WORK REQUIRED: Reproduce word for word everything in the forum thread on fixed end moments from "There may be" down to "calculate these quantities.".

There may be additional load cases from the same source from which you obtained the image in Post #9. If so, you would have the means to solve your problem. A note of caution: the fixed end moments and reactions due to concentrated loads are different from those produced by UDLs, which is why you shouldn't use equivalent loads to calculate these quantities.

Last edited by a moderator: May 6, 2017
11. Jul 3, 2014

### soronemus

When combining the fixed end reactions using superposition, are you just adding them? For example the moment at A would be the sum of the moments at A for each of the three loads? If so I think I have finished. Here is a link to a google doc containing the shear and bending moment diagram I came up with.

I summed the forces and moments and they all came to zero which makes me think I did it correctly. Thanks again for all your help, it was extremely appreciated. I wish I knew how to come up with the equations for determining the reactions given in the chart you linked but for now I will settle for trusting the chart lol.

EXCERPTED RECORDS:
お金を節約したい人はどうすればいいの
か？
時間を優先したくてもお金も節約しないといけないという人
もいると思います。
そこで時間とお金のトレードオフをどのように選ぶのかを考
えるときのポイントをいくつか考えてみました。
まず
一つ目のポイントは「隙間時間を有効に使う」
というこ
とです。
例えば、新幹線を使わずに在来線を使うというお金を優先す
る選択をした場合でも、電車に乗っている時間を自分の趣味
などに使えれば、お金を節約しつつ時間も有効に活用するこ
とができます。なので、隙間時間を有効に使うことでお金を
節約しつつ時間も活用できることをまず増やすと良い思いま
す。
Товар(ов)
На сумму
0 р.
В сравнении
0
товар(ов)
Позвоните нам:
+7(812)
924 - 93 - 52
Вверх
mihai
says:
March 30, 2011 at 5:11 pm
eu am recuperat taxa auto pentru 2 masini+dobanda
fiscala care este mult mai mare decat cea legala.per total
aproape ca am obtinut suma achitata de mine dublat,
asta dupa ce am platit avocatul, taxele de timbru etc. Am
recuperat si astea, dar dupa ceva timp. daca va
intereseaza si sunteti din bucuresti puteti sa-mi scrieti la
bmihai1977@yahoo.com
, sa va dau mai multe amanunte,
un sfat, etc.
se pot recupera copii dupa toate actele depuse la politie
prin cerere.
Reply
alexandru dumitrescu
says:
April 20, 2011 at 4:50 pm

...

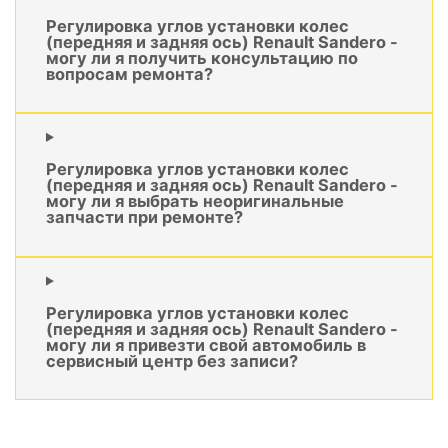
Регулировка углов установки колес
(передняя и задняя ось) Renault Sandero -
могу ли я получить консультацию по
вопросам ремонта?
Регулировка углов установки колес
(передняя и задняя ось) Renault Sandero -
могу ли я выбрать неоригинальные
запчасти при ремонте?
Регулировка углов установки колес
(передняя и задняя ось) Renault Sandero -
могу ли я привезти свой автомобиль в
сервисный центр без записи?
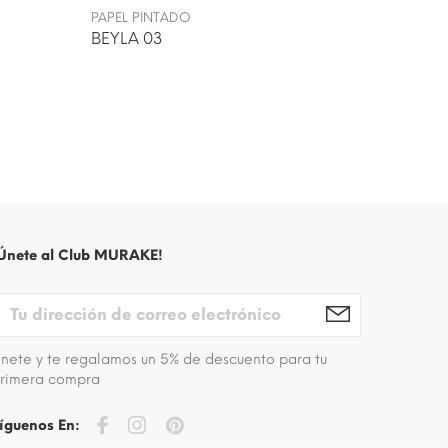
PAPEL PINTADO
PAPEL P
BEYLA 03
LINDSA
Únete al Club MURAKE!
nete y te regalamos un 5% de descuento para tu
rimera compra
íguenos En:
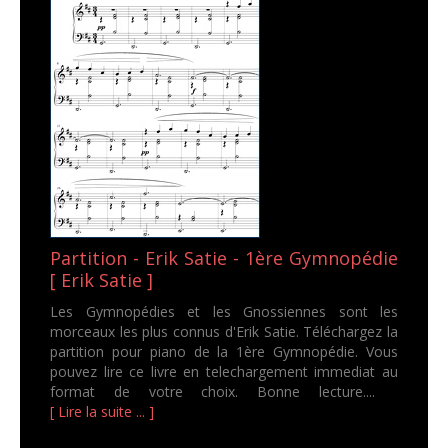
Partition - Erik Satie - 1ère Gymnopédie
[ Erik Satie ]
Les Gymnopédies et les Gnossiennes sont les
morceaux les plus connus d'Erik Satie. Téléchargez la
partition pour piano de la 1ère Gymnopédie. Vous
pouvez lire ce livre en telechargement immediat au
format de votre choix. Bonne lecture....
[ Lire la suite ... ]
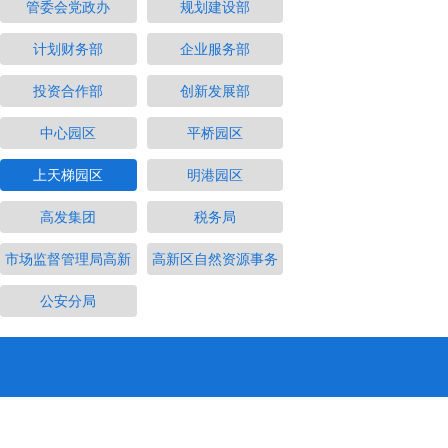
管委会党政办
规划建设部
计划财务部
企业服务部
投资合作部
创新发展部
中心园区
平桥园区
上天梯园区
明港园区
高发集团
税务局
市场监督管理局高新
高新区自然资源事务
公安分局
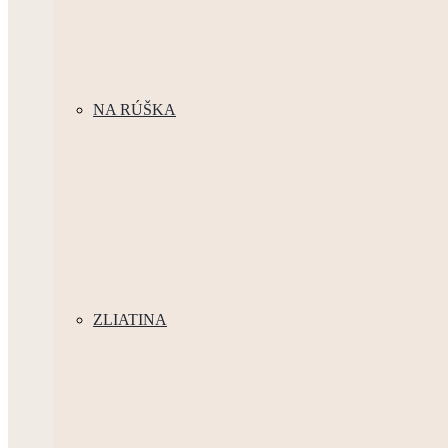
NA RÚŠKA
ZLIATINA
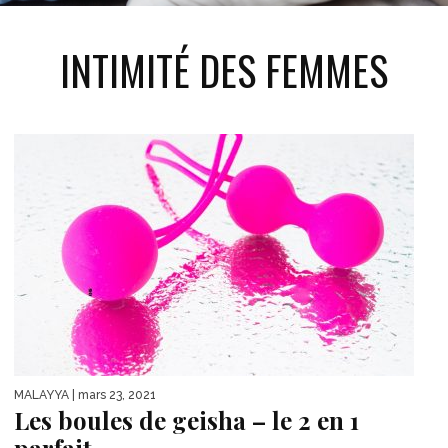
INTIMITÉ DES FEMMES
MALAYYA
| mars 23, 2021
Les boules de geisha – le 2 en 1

YOUR RESPONSE:
There may be additional load cases from the same source from which you obtained the image in Post #9. If so, you would have the means to solve your problem. A note of caution: the fixed end moments and reactions due to concentrated loads are different from those produced by UDLs, which is why you shouldn't use equivalent loads to calculate these quantities.